OUT ON A LIMB: Solar panels are a waste of money.
I was ready to start beating my car with a tree branch by the time the last of them checked out, and we were just left with the solar-panel fitter, booked in for two weeks while he fits panels to a house on a large country estate down the road. He works all day in the driving rain and returns at night drenched and exhausted.
We’ve been in a white-out of squally storms for the past week, and solar guy is unable to explain how his clients will be powering their house off the eye-wateringly expensive equipment he has fitted.
“It all works beautifully,” he announced, coming back in his day-glo work anorak the other day, and sitting down at the kitchen table to a plate of his favorite jumbo sausage rolls.
But when I asked whether that meant the millionaire’s house would be powered by solar, he pulled a face. “I mean the system works, as in I’ve wired it all up correctly,” he said, munching. Then he laughed, as though the next bit was obvious: “But it won’t produce any power without direct sunlight, obviously.” And at that moment the wind howled, and we all stared out the kitchen patio door at the driving rain and the thick soup of a turbulent sky.

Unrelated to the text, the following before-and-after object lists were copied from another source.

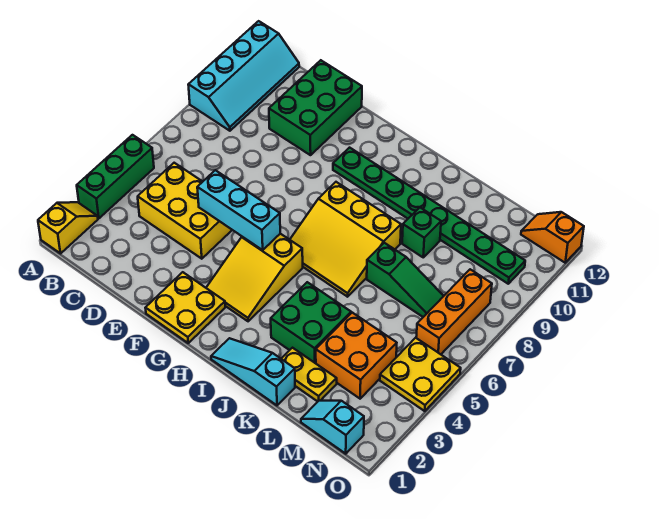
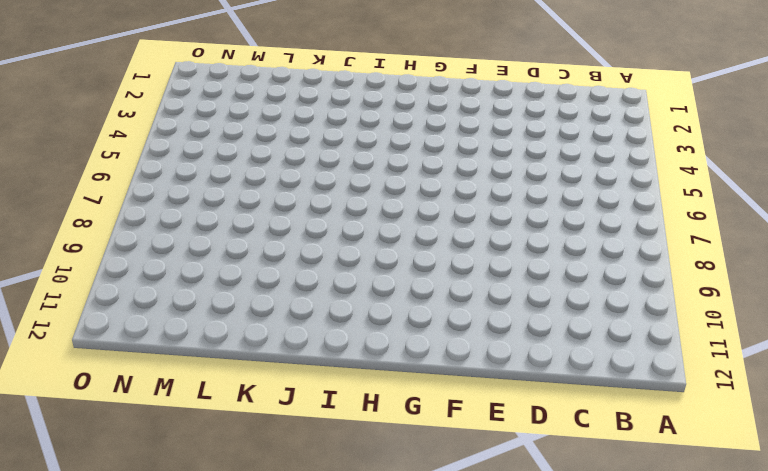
none -> yellow 1x2 slope [38,202,98,253]
none -> green 1x3 brick [77,135,154,218]
none -> cyan 2x4 slope [188,21,299,131]

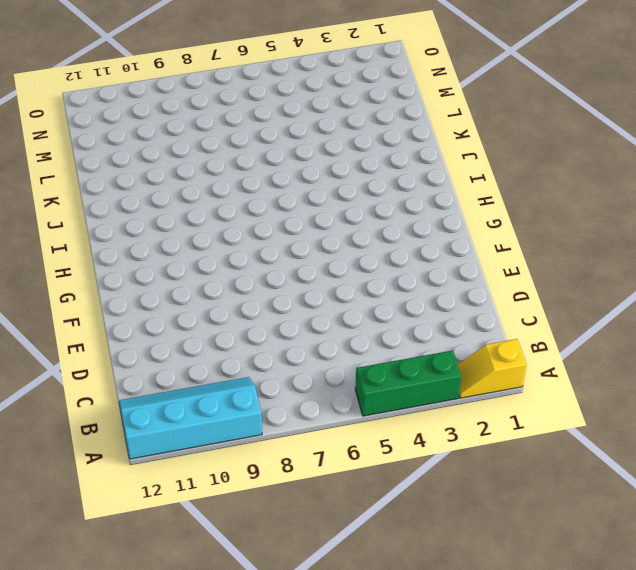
none -> yellow 2x3 brick [138,163,232,259]
none -> green 2x3 brick [269,60,362,155]
none -> yellow 2x2 plate [146,272,225,343]

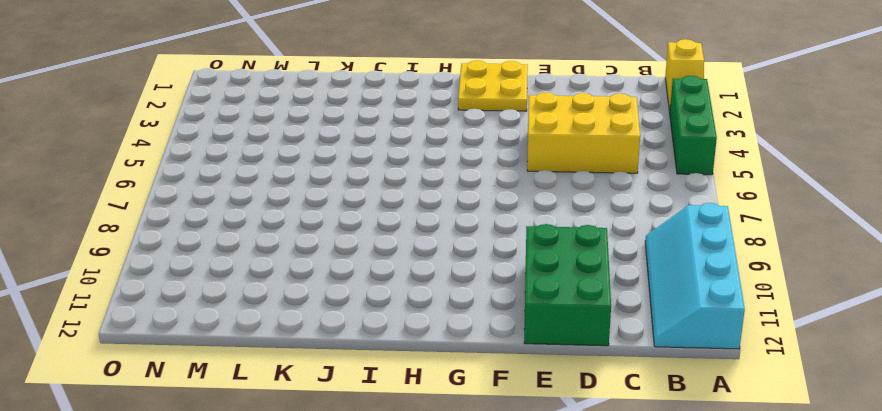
none -> yellow 2x3 slope [206,234,303,321]
none -> green 1x8 plate [333,148,525,284]
none -> yellow 3x3 slope [290,182,401,297]

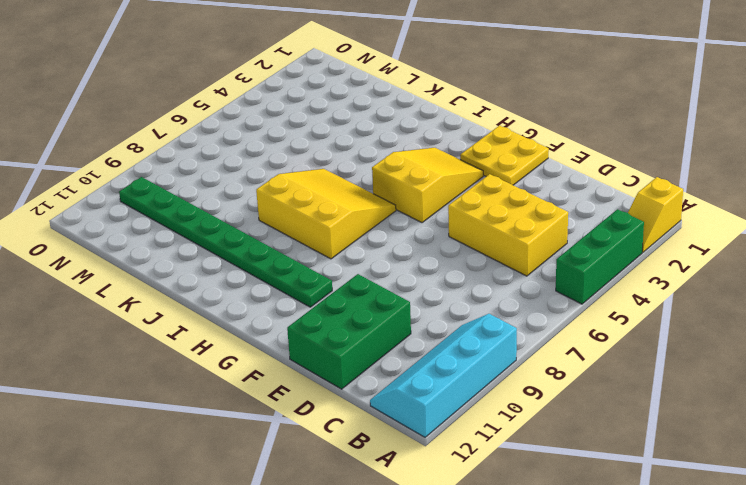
none -> cyan 1x3 slope [211,338,295,405]
none -> green 2x2 brick [271,282,351,363]
none -> yellow 1x2 plate [281,348,337,402]

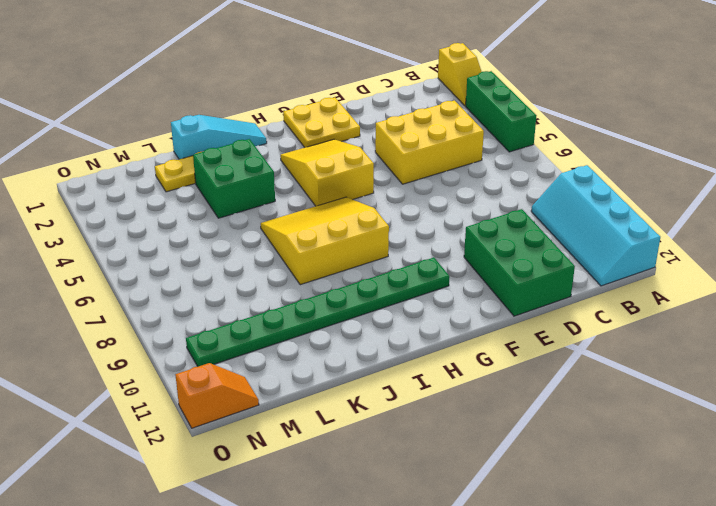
none -> green 1x3 slope [367,243,443,317]
none -> green 1x1 brick [402,208,441,257]
none -> orange 2x2 brick [316,313,397,399]

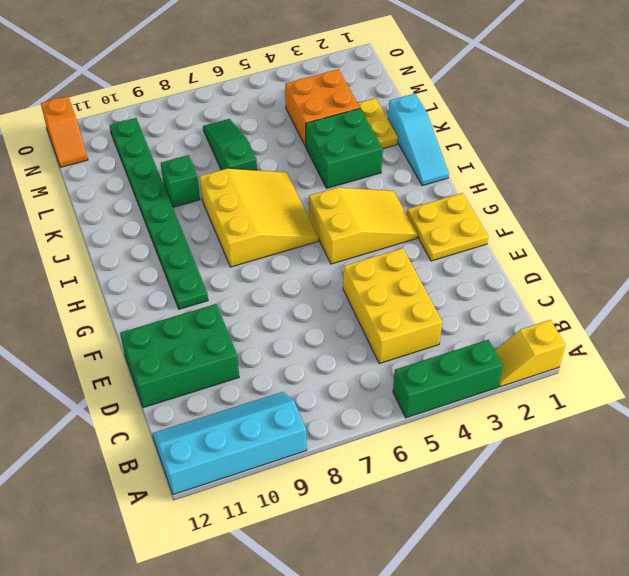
none -> cyan 1x2 slope [301,401,364,454]
none -> yellow 2x2 plate [380,338,461,411]
none -> orange 1x3 brick [416,269,492,354]

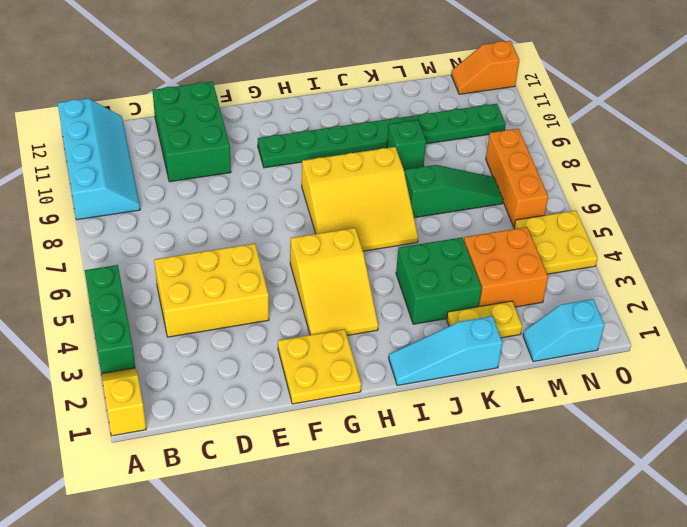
none -> cyan 1x3 brick [197,170,280,250]

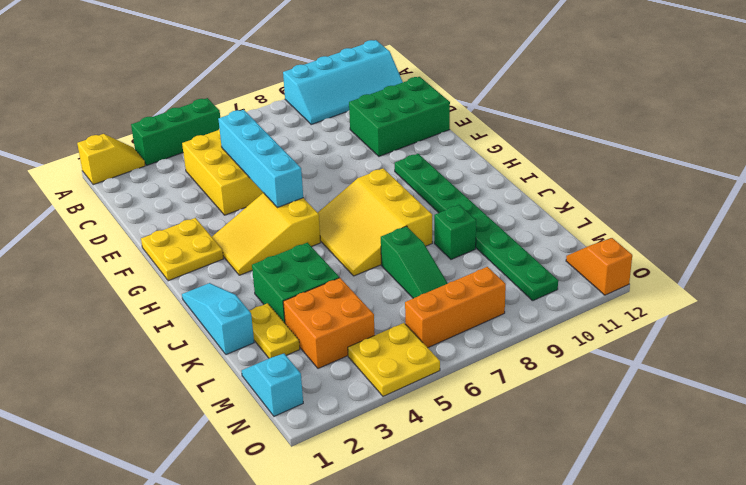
cyan 1x4 brick [218,110,303,208] -> cyan 1x3 brick [197,170,280,250]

The weather comes pounding off the sea here, and while there are sunny days, it’s hard to remember a time when there was a run of them together.
Rain and sun, rain and sun, rain and sun all summer, that’s Ireland. And in the winter, it’s like living in a bowl of mushroom chowder. There are days when you come out the door and you can’t see a few feet in front of you.
But despite the almost permanent lack of direct sunlight, Ireland is mad for solar energy. Incentives galore scream at you from advertising hoardings, and roofs everywhere get clad in shiny panels so they can be pounded by the endless rain.